You can sort alarm entries using the column headers in the table.

16.9.2 Alarm Table

You can select one or multiple alarms using the check box next to each entry.

The State column displays a graphical indicator that shows the state of each alarm:

  • Green indicator: OK. Good operating state.

  • Yellow indicator: Warning. Low severity, not requiring immediate action.

  • Red indicator: Alarm. Varying severity levels and must be addressed.

  • Gray square (or gray indicator): Undetermined.

The Alarm column identifies the alarm by its name.

The Last Check column displays the date and time the most recent occurrence of the alarm.

The Dimension column shows the components to check in order to clear the alarm.

The last column, depicted by three dots, reveals an Actions menu gives you access to the following options:

  • View Details opens a separate window with the information from the table view and the alarm history.

  • View Alarm Definition allows you to view and edit the selected alarm definition.
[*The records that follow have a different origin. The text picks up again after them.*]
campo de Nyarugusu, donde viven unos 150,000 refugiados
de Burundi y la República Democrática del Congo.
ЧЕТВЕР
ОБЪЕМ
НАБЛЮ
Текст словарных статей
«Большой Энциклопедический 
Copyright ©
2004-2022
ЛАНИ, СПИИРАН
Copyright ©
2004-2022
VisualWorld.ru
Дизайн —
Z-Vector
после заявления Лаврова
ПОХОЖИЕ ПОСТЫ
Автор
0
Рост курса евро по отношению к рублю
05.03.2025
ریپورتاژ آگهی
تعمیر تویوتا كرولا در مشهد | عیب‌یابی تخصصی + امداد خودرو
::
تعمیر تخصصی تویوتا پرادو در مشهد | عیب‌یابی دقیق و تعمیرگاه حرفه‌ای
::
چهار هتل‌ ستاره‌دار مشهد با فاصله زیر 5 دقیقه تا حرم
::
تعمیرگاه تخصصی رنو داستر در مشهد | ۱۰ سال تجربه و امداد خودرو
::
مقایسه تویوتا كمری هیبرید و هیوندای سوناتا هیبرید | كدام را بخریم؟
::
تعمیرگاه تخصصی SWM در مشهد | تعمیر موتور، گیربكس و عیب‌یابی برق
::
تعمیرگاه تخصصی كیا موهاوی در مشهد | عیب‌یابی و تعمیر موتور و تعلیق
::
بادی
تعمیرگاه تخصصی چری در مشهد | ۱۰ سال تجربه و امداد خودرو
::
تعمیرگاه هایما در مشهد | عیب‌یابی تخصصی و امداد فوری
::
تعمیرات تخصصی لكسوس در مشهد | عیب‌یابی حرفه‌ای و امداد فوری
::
  • Delete is used to delete the currently selected alarm entry.

16.10 Central Dashboard

This page displays a high level overview of all cloud resources and their alarm status.

16.10.1 Central Dashboard

Image

16.10.2 New Alarms

The New Alarms section shows you the alarms that have triggered since the timeframe indicated. You can select the timeframe using the View control with options ranging from the Last Minute to Last 30 Days. This section refreshes every 60 seconds.

The new alarms will be separated into the following categories:

  • Critical - Open alarms, identified by red indicator.

  • Warning - Open alarms, identified by yellow indicator.

  • Unknown - Open alarms, identified by gray indicator. Unknown will be the status of an alarm that has stopped receiving a metric. This can be caused by the following conditions:

    • An alarm exists for a service or component that is not installed in the environment.

    • An alarm exists for a virtual machine or node that previously existed but has been removed without the corresponding alarms being removed.

    • There is a gap between the last reported metric and the next metric.

  • Open - Complete list of open alarms.

  • Total - Complete list of alarms, may include Acknowledged and Resolved alarms.

16.10.3 Alarm Summary

Each service or group of services have a dedicated card displaying related alarms.

  • Critical - Open alarms, identified by red indicator.

  • Warning - Open alarms, identified by yellow indicator.

  • Unknown - Open alarms, identified by gray indicator. Unknown will be the status of an alarm that has stopped receiving a metric. This can be caused by the following conditions:

    • An alarm exists for a service or component that is not installed in the environment.

    • An alarm exists for a virtual machine or node that previously existed but has been removed without the corresponding alarms being removed.

    • There is a gap between the last reported metric and the next metric.

  • Open - Complete list of open alarms.

  • Total - Complete list of alarms, may include Acknowledged and Resolved alarms.